CSS: Weekly Summary (November 03-9, 2025)

Key trends, opinions and insights from personal blogs

This week’s chatter around CSS felt like walking through a small craft fair. Little booths. A few loud stalls. Some folks showing off fancy tools. Others fixing a button that’s bugging them. I would describe them as practical, hands-on posts — not the theoretical whitepapers — more like people saying, “Hey, here’s how I did it,” and leaving crumbs if you want to follow along.

What kept popping up

There were a few themes that kept turning up in different posts. To me, it feels like these are the things front-of-mind for folks right now:

  • Animations and how they play nice (or not) with each other and the page load.
  • Tiny UI ornaments — buttons, banners, toast icons — and how small CSS tricks make them feel alive.
  • Theme switching and the new CSS features that make it less of a faff.
  • Performance: critical CSS, render blocking, and how to balance inlining with maintainability.
  • Using static-site toolchains (Hugo, Netlify) and CSS together to make content behave dynamically.

You see overlap. People are not just solving one problem. They’re juggling visuals, state, and speed. Like trying to cook dinner while babysitting a kid and also doing a school run. You know, everyday life.

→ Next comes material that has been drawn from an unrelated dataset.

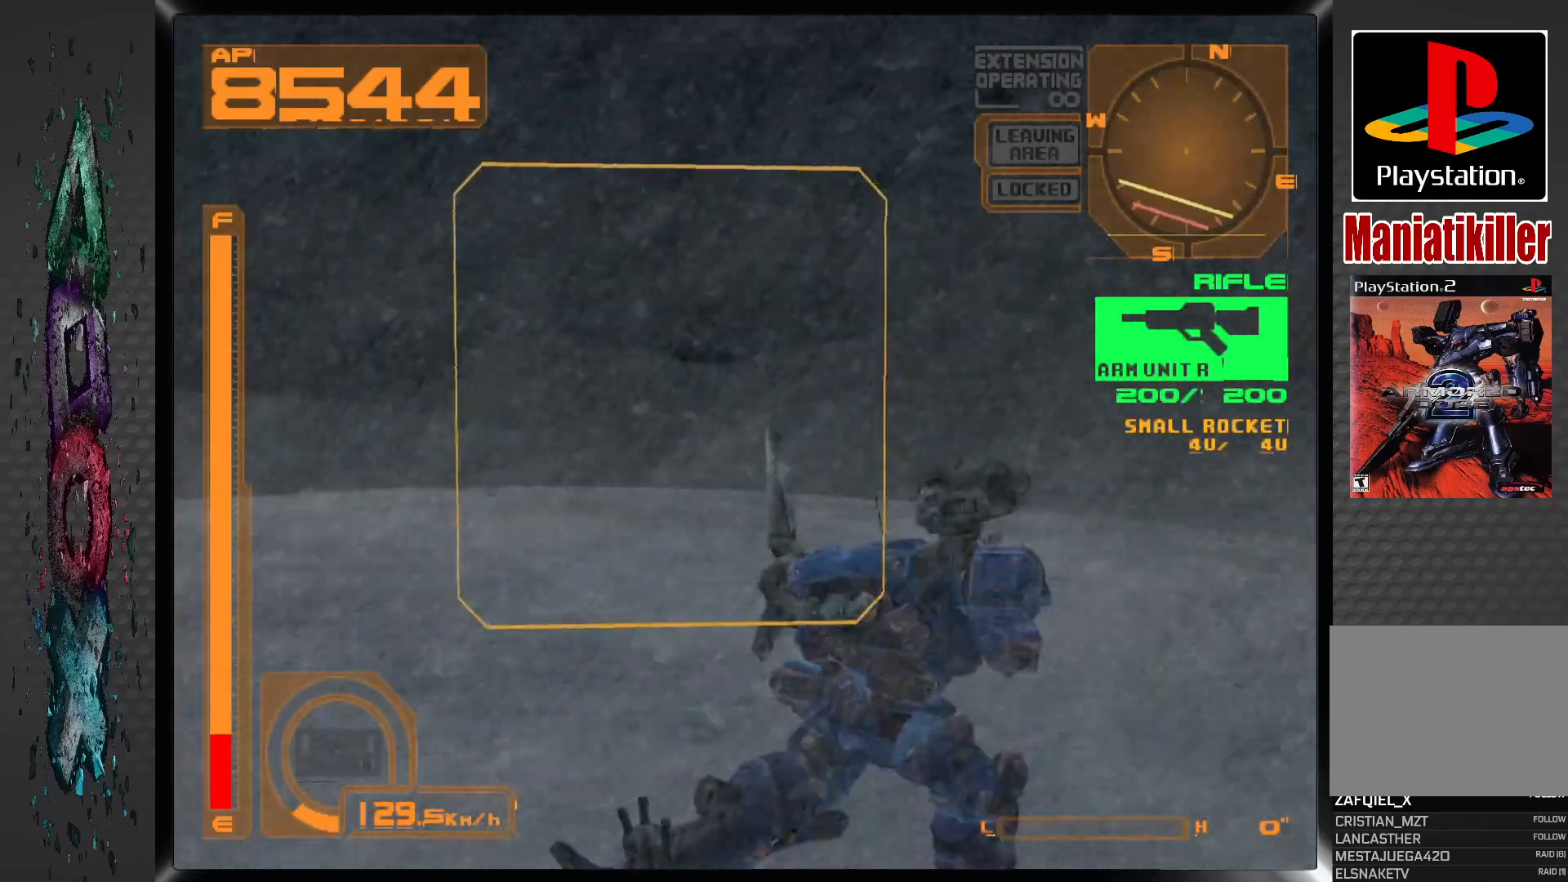
{"buttons": ["DPAD_UP"], "left_stick": "center", "right_stick": "center", "events": [[33, "R1", "up"], [450, "DPAD_UP", "down"]]}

Animations, states, and the awkward handshake between load and scroll

Bramus dug into something oddly specific: mixing scroll-driven animations with the CSS @starting-style property. It sounds niche, but I’d say it matters more than it first seems. He was trying to make a fade-in on page load and then hand animation control over to scrolling. The snag? The cascade and implicit keyframes — little behind-the-scenes rules that override your neat intentions.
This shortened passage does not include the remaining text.